Books are recyclable works of art that have transference of ownership. And I love making discoveries in the pages of used paperbacks—books that have been discarded from public libraries, purchased at garage sales, or pulled from bargain bins.
Case in point: my gently used copy of the novel Body and Soul by Frank Conroy. The bildungsroman tells the story of musical wunderkind Claude Rawlings, starting from his childhood in New York City in the 1940s. The late Conroy, who had served as director of the Writers’ Workshop at the University of Iowa, is known for penning the influential memoir Stop-Time.
I read Body and Soul several years ago when residing in Phoenix, Arizona. I bought my current copy on Amazon. And stuffed between the pages, I found vestiges left behind by the previous owners—a bookmark and two notes. The first note is dated Oct. 13 (year not included). It’s from CB and addressed to Kristen: “Here’s the book about the piano protege I mentioned in Balto.”
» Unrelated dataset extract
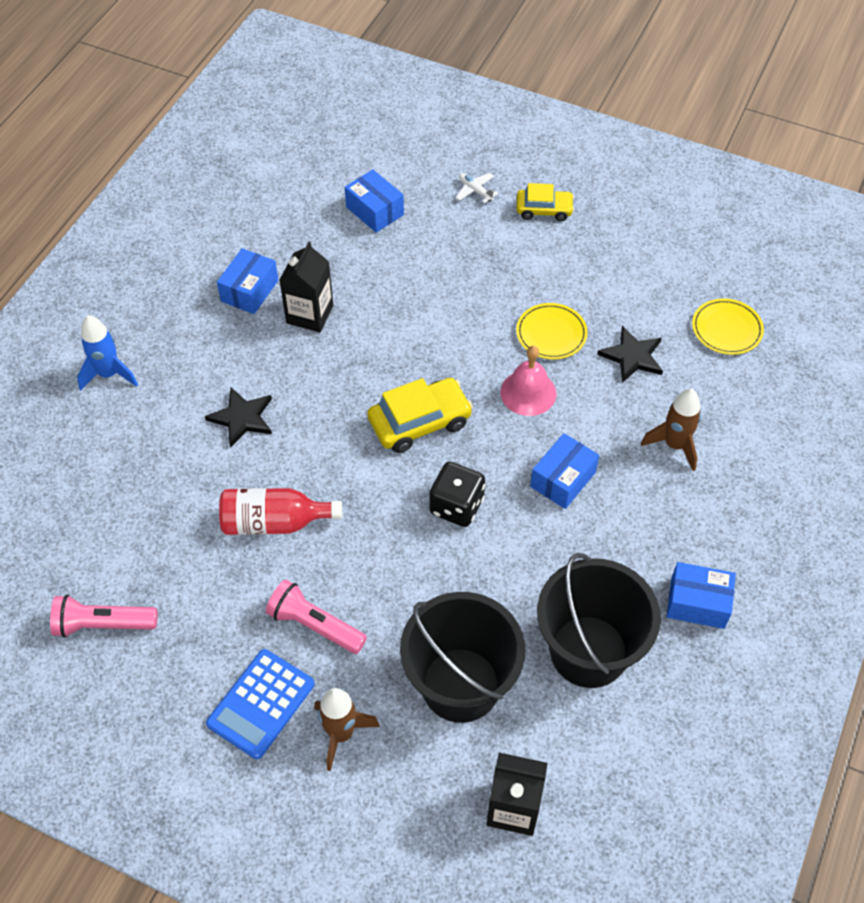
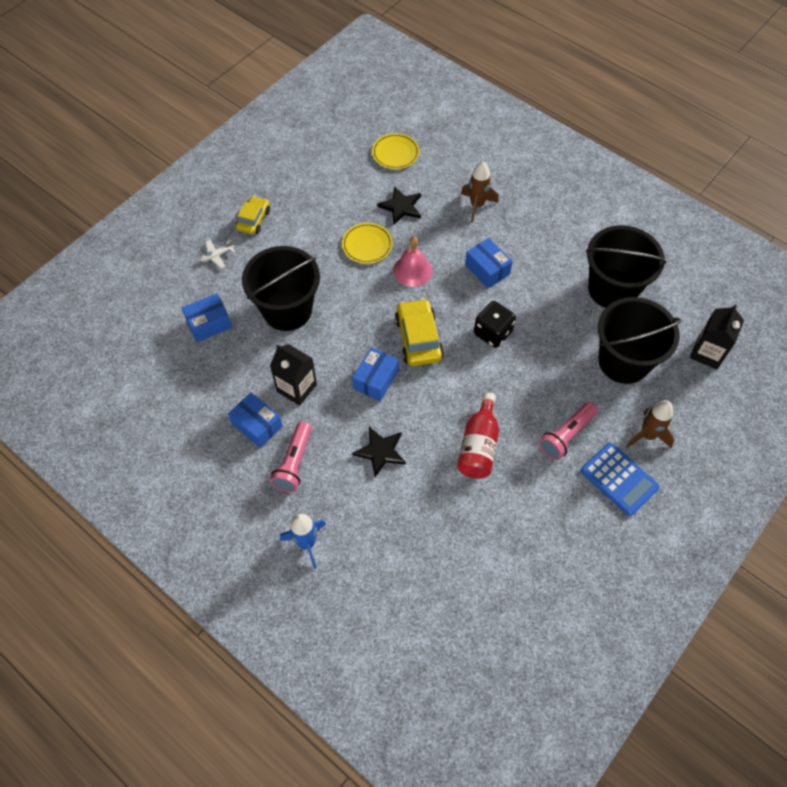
camera: 75 degrees left, 5 degrees up
pink flashlight [50,595,158,638] -> pink flashlight moved to [270,421,312,492]
blue box [666,562,736,629] -> blue box moved to [352,347,399,401]
none -> black bucket [242,246,320,331]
The second note is written on a piece of red paper cut into the shape of a fish. It’s addressed to Rosa from Adam. “Awesome job this week! Keep up the good work. Thanks for listening so well. Have a great year + hope to see you again.”
Multiple scenarios run through my head. I’d like to know more about the people who touched the book I now grasp. I’m curious about the relationships between Kristen and CB and Rosa and Adam. Is Kristen a musician and is “Balto” short for “Baltimore?” Was Adam a teacher and Rosa his student?
I know my questions will go unanswered and the paperback mysteries will remain unsolved. But on the bright side, I still have Conroy’s story to explore.